Ben şimdiye kadar Erdal Bey’i anmak için yapılan tüm törenlere katıldım. Erdal İnönü benim yakın bir dostumdu. Erdal Bey ile ilgili yazılar yazdım. Erdal İnönü Türkiye’nin yetiştirdiği, çok önemli, dünya çapında bir bilim ve devlet adamıdır. Erdal Bey ile TBMM’nin çatısı altında ve Avrupa Konseyi Parlamenter Meclisinde beraber görev yaptık. Özellikle, Avrupa Konseyi’nde Strazburg’da dünyayı ve Türkiye’yi ilgilendiren konularda hazırlıkları birlikte gerçekleştirdik. Ayrı ayrı partilere mensup olmamıza rağmen, anlaşamadığımız bir fikir ve husus yoktu. Türkiye’nin geleceği, Türkiye’nin durumu konularında teşhislerimiz genellikle beraberdi. Erdal Bey ile beraber bulunduğumuz zamanlarda, yüksek niteliklerine ve özelliklerine şahit oldum. Bu durum bana “İsmet Paşa’nın oğlu olmak, demek ki böyle bir şey” dedirtti. Şunu açıklıkla ifade edeyim ki, Erdal Bey siyaseti hiç sevmedi. Ama siyasette olduğu sürede görevini etkinlikle yaptı ve siyasete kalite kattı. Ben ve Erdal Bey, aktif siyaseti bıraktıktan sonra da sık sık görüşürdük. Bu görüşmelerimiz, genellikle devlet senfoni orkestrasının konserlerinde bale ve opera performanslarında olurdu. Vefatından çok kısa bir süre önce, İstanbul Kültür Üniversitesinde çok güzel bir bilimsel konferans vermişti. Erdal İnönü bilim adamlığı, devlet adamlığı konusunda örnek alınacak bir insandı. Ben kendisini hep Türkiye’nin Cumhurbaşkanı veya Birleşmiş Milletler Genel Sekreteri olarak düşündüm. Son derece de zeki bir insandı… Zekası karşısındakileri getirir ve götürürdü. Bu zeka çok ince esprilerle bezenmişti. Esasen konuşmalarında Erdal İnönü’nün zekasını, pırıltılarını hissederdiniz.
Erdal İnönü ile ilgili anekdotlarımı daha önce yazdım. TBMM Parlamento dergisinde ve çeşitli basın organlarında yayınlandı. Bu anma günü itibariyle aklımda kalan bir iki anekdotu da sunmak istiyorum. Bir gün Erdal İnönü, Fransa’da sinemaya gitmişti. Yanlarında Kültür Bakanı Sn. İstemihan Talay’da vardı. Film kavgalı, mafyalı, vurdulu kırdılı birçok kişi ölüyor.

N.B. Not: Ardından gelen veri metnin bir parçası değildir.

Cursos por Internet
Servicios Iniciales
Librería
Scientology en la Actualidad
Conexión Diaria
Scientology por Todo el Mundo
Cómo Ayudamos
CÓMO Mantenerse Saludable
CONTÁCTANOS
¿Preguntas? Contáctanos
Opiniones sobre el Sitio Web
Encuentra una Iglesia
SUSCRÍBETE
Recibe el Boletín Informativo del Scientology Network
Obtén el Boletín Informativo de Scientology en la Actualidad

Filmden sonra İnönü’yü izleyen gazeteci Emin soruyor: “Efendim filmi nasıl buldunuz?”, “Emin Bey iyi ki film bitti, bir çok adam öldü, film uzasaydı çok daha fazla ölen olacaktı”.
Bir gün Erdal İnönü uyurken, eşi Sn. Sevinç İnönü “Erdal Erdal bir tıkırtı duydum, galiba fare var” diye, Erdal Bey’i uyandırır. “Yahu Sevinç, Fare var diye beni niye uyandırıyorsun, ben kedi miyim” der ve uyumaya devam eder.
Özal Ana Muhalefet Lideri Erdal İnönü’yü çok sever ve takdir ederdi. Ancak, siyaset bu ya, bir gün “Boyu uzun, aklı kısa” demişti. Ancak, bunu söylediğine pişman olmuş ve şöyle demişti. Ben bunu söyledim ancak, Erdal Bey bana kızmasın. İsterse bana “boyu kısa, çok bilmiş, fitne fücur” desin…
Gene bir başka anekdot, Rahmetli Özal oldukça şişman ve kısa boyluydu. Erdal Bey’de uzun boylu ve zayıftı. Başbakan Özal bir gün Erdal Bey’e takıldı. “Neden bu kadar zayıfsın, hiçbir şey yemiyor musun?”. Erdal Bey şöyle der: “Sn. Başbakan sizde çok şişmansınız, ne varsa yiyorsunuz, bize yiyecek bir şey bırakmıyorsunuz…” Özal kahkahadan bu laf üzerine yerlere yatar.
Erdal Bey Türk bilim dünyasında ve siyasetinde izler bırakmış, daima hatırlanacak çok değerli bir insandı. Sn. Erdal İnönü’nün dostu olmaktan dolayı gurur duyuyorum.